Once the PR is merged, delete the remote branch. GitHub offers a button for this in the PR view. Clean up the local branch too:

git checkout main
git branch -d fix/gravatar-zero-size

Sync your fork

Your fork's main branch is now behind the upstream. Sync it:

git fetch upstream
git merge upstream/main
git push origin main

This keeps your fork clean for the next contribution.

Stay engaged

Watch the repository for a week or two after your fix is merged. If the change introduced a regression that shows up in CI or in someone else's issue, you'll know the context and can help quickly. Maintainers notice contributors who stay engaged after a merge — it's a quality signal.


Building a track record

A single merged contribution is a start. A pattern of reliable contributions over time is how you become someone a maintainer trusts with more responsibility: triaging issues, reviewing other contributors' PRs, and eventually holding write access to the repository itself.

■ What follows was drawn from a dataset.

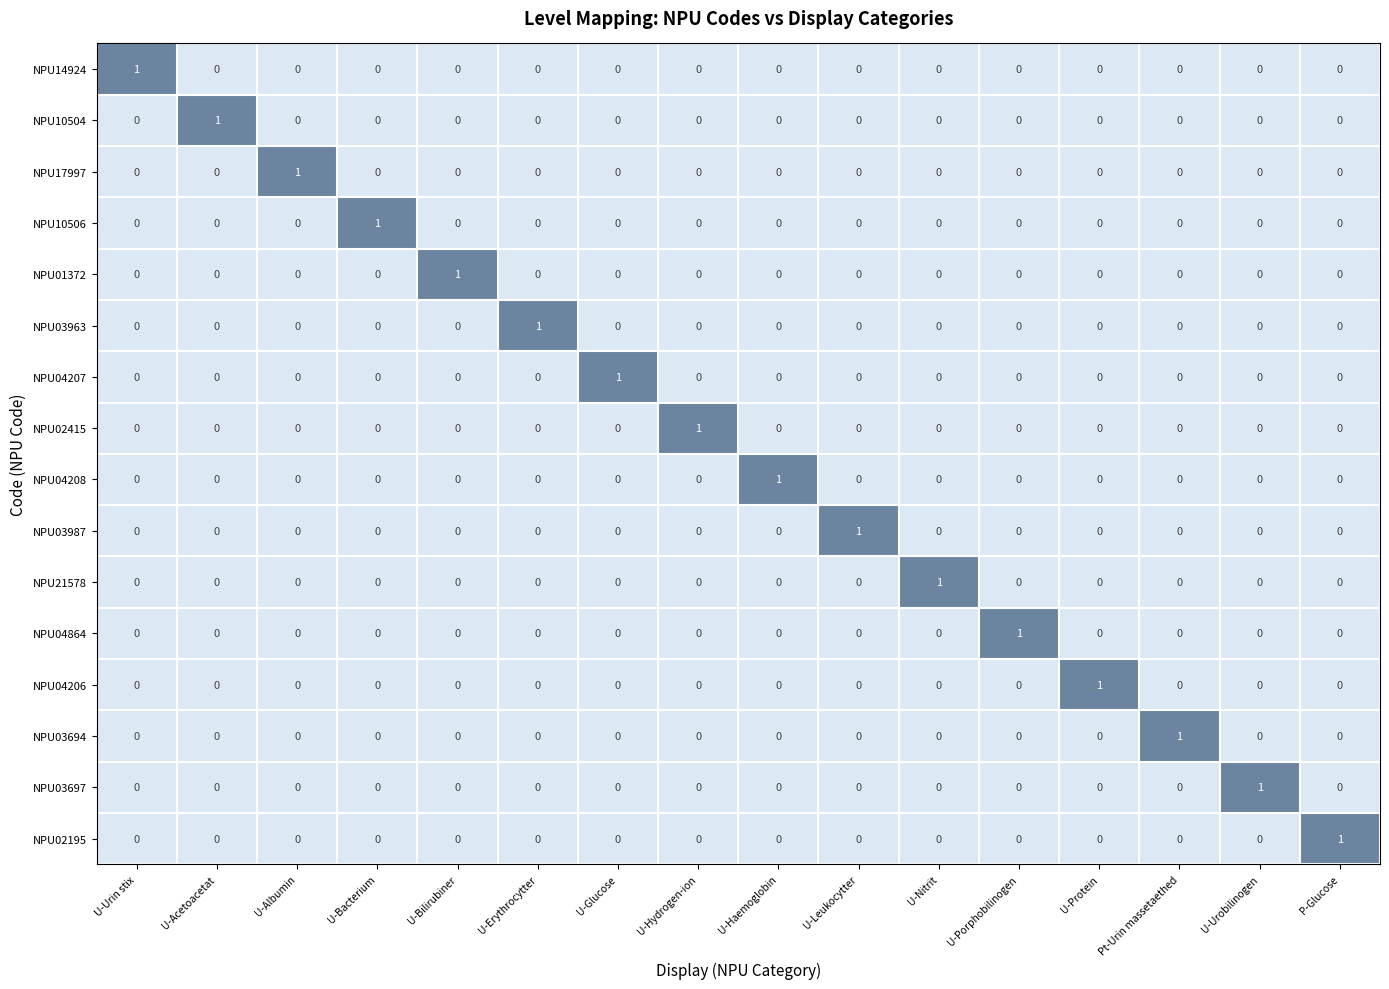

The NPU21578 series shows 0 at U-Bacterium. True or false?

True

The path there is consistent behaviour: small focused PRs, thorough tests, clear descriptions, responsive review handling, and no dropped threads. The technical bar for most contributions is not high. The bar that most people don't clear is the process bar.

Most package maintenance happens in spare evenings, for no pay, on top of a day job. A contributor who makes that load lighter — by submitting things that are ready to merge, by asking questions before investing a week in the wrong direction, by treating the maintainer's time as valuable — will always be welcome back.

That's the whole model. Everything else is just code.